Indigenous Archives Collective is a group of researchers and practitioners –both Indigenous and non-Indigenous– who came together to revitalise the Collective, and reframe the site as an open blog to encourage discussion about Indigenous archives.
The Mukurtu Showcase is a grassroots project aiming to empower communities to manage, share, narrate, and exchange their digital heritage in culturally relevant and ethically-minded ways. The Mukurtu Community showcase their sites and their stories on this website.
Native-Land.ca is a web-based resource created in 2015 by Victor Temprano (and now a part of Native Land Digital) to draw attention to the importance of land and territories and the histories of colonization that have systematically dispossessed Indigenous peoples of their land.
Palestine Open Maps is developed by Ahmad Barclay, Majd Al-shihabi, Hanan Yazigi, Morad Taleeb, Henry Zaccak, and Bassam Barham, Palestine Open Maps is a platform that uses maps and data to retrace the transformation of human and natural geography in Palestine.
Plateau Peoples’ Web Portal is a collaboration between the Spokane Tribe of Indians, the Confederated Tribes Of The Colville Reservation, the Confederated Tribes of the Umatilla Indian Reservation, the Coeur d'Alene Tribe of Indians, the Confederated Tribes of Warm Springs, the Confederated Tribes and Bands of the Yakama Nation, The Confederated Salish and Kootenai Tribes of the Flathead Reservation, the Nez Perce Tribe, the Center for Digital Scholarship and Curation and Native American Programs at Washington State University. The Portal aggregates cultural materials from multiple repositories that have been chosen and curated by tribal representatives.
The Clark Art Institute in Williamstown, Massachusetts issued a statement disapproving the reuse of Jean-Léon Gérôme’s painting “Slave Market” (1866) by the German right-wing party Alternative für Deutschland (AfD), while still enacting an Open Access policy, allowing for any reproduction of a public domain work to be downloaded high-resolution for free, as expressed in their FAQ page.
Curationist.org’s approach to metadata provides comprehensive information about why metadata is important and how they work with it.

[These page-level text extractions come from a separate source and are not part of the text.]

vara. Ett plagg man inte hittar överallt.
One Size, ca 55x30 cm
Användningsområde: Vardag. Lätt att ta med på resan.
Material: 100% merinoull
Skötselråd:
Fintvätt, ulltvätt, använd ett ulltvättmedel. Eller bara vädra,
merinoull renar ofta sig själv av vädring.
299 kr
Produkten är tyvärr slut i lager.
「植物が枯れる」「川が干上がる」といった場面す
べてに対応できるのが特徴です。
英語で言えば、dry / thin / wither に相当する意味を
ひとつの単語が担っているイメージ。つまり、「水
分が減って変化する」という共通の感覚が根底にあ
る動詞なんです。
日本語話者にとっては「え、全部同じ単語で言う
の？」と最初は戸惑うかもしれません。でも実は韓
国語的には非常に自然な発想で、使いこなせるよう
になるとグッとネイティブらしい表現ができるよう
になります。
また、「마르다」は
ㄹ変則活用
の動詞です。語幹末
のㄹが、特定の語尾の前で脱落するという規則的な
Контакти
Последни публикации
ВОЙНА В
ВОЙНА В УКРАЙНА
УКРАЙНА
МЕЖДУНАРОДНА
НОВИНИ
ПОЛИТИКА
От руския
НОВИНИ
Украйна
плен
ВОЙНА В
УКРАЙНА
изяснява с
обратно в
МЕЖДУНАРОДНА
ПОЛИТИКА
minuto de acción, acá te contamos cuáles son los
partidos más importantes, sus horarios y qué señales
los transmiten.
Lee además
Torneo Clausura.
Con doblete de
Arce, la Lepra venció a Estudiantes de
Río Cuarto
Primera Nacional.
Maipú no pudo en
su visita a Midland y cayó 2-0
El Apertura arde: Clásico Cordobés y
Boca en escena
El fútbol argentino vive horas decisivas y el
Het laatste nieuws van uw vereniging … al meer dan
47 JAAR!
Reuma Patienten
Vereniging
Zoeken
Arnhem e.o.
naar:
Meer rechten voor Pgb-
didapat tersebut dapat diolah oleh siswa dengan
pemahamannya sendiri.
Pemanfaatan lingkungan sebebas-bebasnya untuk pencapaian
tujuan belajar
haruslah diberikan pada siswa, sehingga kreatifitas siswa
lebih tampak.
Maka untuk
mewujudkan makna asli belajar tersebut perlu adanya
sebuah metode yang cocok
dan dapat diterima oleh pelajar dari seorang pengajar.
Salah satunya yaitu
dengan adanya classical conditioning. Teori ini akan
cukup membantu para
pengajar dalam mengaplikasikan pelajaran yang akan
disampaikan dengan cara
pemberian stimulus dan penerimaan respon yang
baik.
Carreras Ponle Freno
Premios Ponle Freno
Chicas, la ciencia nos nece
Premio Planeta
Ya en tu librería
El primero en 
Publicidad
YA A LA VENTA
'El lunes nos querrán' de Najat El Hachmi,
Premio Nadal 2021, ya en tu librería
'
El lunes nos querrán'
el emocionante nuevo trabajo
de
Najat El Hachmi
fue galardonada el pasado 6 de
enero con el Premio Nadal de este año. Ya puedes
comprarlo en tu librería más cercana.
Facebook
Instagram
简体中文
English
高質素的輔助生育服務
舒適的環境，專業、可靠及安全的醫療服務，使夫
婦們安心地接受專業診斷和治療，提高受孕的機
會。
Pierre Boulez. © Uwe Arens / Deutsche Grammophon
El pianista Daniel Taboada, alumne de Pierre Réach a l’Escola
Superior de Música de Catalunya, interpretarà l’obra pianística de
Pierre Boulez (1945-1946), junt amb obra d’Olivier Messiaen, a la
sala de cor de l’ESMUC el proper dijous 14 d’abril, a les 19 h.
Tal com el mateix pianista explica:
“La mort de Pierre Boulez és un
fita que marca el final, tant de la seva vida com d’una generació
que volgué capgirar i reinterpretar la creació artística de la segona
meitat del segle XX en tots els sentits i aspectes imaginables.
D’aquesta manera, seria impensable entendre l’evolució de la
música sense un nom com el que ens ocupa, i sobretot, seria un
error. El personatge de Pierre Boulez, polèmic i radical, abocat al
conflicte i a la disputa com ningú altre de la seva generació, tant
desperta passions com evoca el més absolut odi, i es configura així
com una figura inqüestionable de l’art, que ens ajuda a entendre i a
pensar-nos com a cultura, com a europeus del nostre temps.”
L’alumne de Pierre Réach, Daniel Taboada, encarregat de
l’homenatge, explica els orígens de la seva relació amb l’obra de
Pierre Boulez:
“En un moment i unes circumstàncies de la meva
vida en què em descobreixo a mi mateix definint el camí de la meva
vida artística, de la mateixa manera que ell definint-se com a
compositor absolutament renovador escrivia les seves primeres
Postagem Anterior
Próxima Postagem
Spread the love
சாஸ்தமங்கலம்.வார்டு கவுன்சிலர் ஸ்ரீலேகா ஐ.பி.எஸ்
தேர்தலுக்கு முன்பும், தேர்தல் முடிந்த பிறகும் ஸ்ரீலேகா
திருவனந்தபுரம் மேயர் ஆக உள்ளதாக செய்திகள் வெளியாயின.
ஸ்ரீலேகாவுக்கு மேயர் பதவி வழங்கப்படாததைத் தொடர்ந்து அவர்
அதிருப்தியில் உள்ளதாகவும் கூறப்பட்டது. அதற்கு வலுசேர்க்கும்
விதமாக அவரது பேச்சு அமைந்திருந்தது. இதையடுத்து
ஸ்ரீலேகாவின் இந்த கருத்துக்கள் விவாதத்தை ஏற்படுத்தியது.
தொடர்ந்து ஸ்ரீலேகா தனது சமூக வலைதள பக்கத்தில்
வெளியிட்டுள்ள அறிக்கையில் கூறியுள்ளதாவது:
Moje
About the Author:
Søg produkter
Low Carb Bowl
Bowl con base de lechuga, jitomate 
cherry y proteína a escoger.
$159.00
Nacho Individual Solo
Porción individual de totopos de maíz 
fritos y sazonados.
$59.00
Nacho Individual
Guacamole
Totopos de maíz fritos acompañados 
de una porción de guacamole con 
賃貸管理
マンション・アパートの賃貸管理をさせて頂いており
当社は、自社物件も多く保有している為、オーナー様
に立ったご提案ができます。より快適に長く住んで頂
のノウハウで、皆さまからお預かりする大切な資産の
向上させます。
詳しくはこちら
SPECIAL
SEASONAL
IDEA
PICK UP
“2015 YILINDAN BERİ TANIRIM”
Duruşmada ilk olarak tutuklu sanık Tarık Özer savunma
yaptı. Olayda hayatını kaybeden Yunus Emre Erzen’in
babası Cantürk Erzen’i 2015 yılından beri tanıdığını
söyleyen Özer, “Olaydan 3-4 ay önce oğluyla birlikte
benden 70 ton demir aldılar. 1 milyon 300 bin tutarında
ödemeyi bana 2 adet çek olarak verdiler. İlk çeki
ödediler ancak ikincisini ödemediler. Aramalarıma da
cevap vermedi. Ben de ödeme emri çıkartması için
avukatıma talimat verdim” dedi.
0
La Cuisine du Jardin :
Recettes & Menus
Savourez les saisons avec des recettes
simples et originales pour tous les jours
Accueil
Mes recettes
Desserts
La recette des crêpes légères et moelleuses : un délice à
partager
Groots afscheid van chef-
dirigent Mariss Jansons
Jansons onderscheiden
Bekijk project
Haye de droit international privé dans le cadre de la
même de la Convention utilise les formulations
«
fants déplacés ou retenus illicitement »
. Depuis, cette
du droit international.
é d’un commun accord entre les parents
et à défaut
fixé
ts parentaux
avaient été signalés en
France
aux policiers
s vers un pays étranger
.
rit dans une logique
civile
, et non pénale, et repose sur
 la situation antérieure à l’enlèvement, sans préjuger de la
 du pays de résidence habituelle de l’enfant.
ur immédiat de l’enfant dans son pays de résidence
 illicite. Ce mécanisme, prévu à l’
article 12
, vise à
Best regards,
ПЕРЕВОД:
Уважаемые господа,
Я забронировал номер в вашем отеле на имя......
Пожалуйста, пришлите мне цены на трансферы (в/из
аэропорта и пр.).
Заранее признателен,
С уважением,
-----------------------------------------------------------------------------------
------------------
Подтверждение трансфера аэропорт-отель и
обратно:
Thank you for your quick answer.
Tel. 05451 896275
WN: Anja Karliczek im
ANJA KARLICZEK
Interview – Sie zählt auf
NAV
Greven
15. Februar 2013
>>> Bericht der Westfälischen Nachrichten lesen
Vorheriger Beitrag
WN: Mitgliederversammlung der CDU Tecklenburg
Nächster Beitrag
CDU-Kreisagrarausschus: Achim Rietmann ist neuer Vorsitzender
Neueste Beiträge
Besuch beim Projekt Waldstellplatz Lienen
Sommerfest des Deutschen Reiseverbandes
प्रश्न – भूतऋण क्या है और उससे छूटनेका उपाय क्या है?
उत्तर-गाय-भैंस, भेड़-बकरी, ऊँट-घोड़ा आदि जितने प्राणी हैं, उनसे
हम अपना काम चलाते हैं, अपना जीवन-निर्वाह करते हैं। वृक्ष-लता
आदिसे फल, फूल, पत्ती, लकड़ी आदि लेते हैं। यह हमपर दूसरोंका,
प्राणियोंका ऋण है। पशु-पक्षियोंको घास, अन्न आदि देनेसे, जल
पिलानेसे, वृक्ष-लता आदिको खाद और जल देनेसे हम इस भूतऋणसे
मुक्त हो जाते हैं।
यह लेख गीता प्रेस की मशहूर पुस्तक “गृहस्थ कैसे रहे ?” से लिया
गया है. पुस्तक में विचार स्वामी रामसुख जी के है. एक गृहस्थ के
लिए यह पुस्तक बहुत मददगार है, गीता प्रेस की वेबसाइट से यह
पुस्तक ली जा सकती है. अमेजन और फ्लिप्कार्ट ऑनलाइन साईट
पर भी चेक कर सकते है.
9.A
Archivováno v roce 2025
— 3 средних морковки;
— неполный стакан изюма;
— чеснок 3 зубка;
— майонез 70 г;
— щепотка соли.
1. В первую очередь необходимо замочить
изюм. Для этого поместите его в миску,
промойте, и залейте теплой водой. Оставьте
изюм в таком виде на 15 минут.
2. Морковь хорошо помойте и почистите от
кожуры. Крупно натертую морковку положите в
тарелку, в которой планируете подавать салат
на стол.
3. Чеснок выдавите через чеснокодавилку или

How this risk area connects to other risk areas
Ethical risks intersect closely with legal compliance, policy development, and geopolitical pressures. Decisions about openness, restriction, or representation -particularly for Indigenous or contested collections- must be supported by clear governance, legally sound frameworks, and culturally informed metadata. In crisis contexts, ethical commitments can be challenged by political or financial pressure, making early community engagement and documented protocols essential safeguards.
Use cases
Curators don’t make Indigenous collections open access, because there is a risk of unethical sharing without proper decolonial protocols. This could lead to cultural exploitation and disrespect towards the communities, undermining trust and collaboration with Indigenous partners.
Institution managers don’t make certain heritage photographs open access, because of potential self-image rights violations and misuse for commercial purposes. This can harm the dignity of the individuals depicted and damage the institution’s commitment to ethical and respectful representation.
Digital collection managers don’t make certain culturally sensitive audio and video materials open access, because there’s a risk of them being exploited for commercial purposes without permission. This could disrespect the cultural heritage of the content and negatively affect the institution’s relationships with content owners and the public.
Data managers don’t make certain open datasets available without restrictions, because the information could be misused for illicit excavations or fuel conspiracy theories. This misuse can lead to cultural misinformation and damage public trust in scholarly research.